▸ **Task brief**
Using the listing below, work out how many lines contain the word "KiCad", and respond with that number alone.

▸ **Raw data**
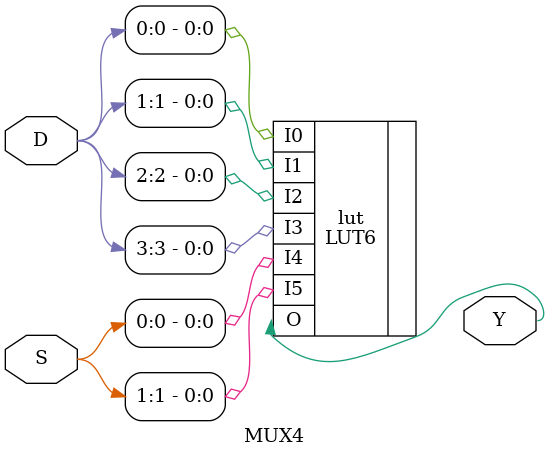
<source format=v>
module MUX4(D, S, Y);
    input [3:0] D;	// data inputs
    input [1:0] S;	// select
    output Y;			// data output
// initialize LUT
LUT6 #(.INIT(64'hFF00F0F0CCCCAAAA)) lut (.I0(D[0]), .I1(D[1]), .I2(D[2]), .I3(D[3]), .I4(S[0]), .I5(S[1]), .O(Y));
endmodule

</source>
--
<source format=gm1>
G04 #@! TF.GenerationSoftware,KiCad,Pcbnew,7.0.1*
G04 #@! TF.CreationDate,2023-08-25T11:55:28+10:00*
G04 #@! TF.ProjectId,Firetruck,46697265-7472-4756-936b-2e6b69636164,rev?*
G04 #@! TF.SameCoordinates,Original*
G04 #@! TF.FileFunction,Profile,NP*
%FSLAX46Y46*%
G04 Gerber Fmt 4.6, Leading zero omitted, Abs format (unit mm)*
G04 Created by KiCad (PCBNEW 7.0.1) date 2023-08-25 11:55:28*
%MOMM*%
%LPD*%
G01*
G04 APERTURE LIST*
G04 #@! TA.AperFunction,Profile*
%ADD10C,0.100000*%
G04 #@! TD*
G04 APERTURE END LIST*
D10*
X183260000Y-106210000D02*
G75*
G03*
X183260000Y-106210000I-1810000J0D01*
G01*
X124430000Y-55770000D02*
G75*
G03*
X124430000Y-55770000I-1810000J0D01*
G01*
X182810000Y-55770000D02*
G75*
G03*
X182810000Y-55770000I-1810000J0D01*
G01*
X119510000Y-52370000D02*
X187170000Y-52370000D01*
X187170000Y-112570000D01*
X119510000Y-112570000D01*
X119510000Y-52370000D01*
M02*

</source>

▸ **Task output**
2